At last, the PCB is unmasked.  Here you can see the vibration motor (6 o’clock), dome switch (12 o’clock, yellow), debug/programming header (6 o’clock to 9 o’clock), and battery clips.  Also sprinkled throughout (and important) are a number of screw heads (silver) and test points (yellow).

With the smallest screws in the world removed, we can now separate the PCB from the movement of the watch.  The V-twin in the middle is from the minute and hour hand, while the single-cylinder looking thing drives the activity meter.  We can also see the front of the PCB for the first time.  Interestingly, the movements are attached electrically to the thin PCB with ENIG plated pads being screwed directly to metal standoffs in the movements.  Behind the movements is a piece of plastic, which serves to help orient the components and seat the vibe motor.

Here is the PCB.  Major components include:

-NRF51288 Bluetooth SOC, of course.  This is the WLCSP BGA version, which makes sense because much of the board is covered by the movements. (11 o’clock, rectangle)

–ADXL362 accelerometer by analog devices.  A super low power accelerometer.  It will be interesting to think about why they went with that over something cheaper from ST micro. (1:30, square)

-Probably an h-bridge or motor driver (4 o’clock, square)

The rest of the paraphernalia is the usual flotilla of antennas and crystals.  Interestingly, there is a non-pop 8 pin device, 3 pin device, and 2 pin device.  I will have to think about what those might be.

The next step of course is to remove the crystal/glass (in this case, lime glass).  This is so I can take off the hands, which will let me take a closer look at the movements by detaching them from the face of the clock.  I was not sure how everything was held in, but I suspected glue, since a press fit would be a bit risky (and possibly not very water tight).  After evenly heating to about 275 C to soften any glue, I was able to press everything out of the front of the watch with my fingers.

At this point, the hands were still pressed onto the shafts of the movments.  Like most dials, these can be removed with a careful application of tweezers as pullers near the shaft that they are pressed onto.

Here the hands are removed, the double shaft/collar of the hour/minute hand is exposed.  The hour hand rides on the outer hollow shaft, and the minute hand goes on the inside.  The activity hand is much smaller and brass, while the two other hands appear to be aluminum.

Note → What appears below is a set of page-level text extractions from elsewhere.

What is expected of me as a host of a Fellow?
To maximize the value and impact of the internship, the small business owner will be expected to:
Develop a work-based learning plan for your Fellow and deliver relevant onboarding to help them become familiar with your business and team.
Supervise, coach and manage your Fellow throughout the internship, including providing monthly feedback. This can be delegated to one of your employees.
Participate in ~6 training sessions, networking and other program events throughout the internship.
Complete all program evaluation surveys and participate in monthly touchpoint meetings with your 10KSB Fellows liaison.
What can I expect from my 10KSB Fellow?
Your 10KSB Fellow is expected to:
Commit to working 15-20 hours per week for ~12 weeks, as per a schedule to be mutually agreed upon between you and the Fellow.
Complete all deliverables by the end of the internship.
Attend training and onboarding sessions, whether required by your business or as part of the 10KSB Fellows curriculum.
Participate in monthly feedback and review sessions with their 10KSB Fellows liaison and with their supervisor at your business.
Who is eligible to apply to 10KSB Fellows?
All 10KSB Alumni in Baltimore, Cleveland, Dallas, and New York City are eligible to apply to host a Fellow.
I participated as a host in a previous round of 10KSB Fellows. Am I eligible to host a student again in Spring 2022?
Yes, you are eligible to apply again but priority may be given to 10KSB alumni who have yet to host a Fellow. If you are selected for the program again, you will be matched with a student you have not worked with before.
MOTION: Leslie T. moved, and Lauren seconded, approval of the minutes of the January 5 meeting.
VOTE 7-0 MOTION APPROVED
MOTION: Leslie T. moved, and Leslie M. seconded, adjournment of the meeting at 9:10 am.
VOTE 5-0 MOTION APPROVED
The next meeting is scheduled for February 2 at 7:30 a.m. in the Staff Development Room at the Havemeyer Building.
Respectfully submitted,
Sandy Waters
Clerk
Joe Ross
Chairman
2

With the hands removed, the movements are no longer constrained to the face of the watch.  Here is the top of the activity movement, showing the output shaft.  Those four silver things are actually tiny machine screws.

Here is the bottom of the movement.  The four gold colored metal bits are threaded metal standoffs.  Tiny truss head screws pull the traces on the movement into intimate contact with exposed traces on the PCB.  On the reverse side of the copper-coated laminate, the two electromagnets are soldered to copper on the other side, connecting them to the PCB.

A shot from the side showing the internal gearing of the drive.  The complicated stackup of fiberglass, metal, plastic and tiny gears can clearly be seen.

With the screws removed, I managed a closeup shot of the magnet that drives the mechanism.

To determine how it worked, I screwed the movement back onto the PCB and connected to the app to “set the time” which works by positioning all the hands to reference positions.  This let me rotate the hand arbitrarily.  By putting a very tiny dot of prussian blue on the magnet, I was able to see that it was in the same spot every other tick- in other words, the magnet rotates 180 degrees per tick.

Final Thoughts:

Most fitness trackers are a variant of a PCB in a box with some kind of typical (LCD, OLED, LED) interface.  Even the iconic nike fuelband is just a cool rendition of LEDS inside of a piece of plastic.  The activite is a well-crafted and very complicated departure from what I normally expect from an activity tracker.  It feels a lot more sophisticated and it blends into everyday clothing compared to a colored piece of plastic with a glowing display.  Since it has a primary battery, it does not even intrude in my daily thing-charging rituals.  I think I understand why people would choose this over a fitbit or garmin vivo-thing.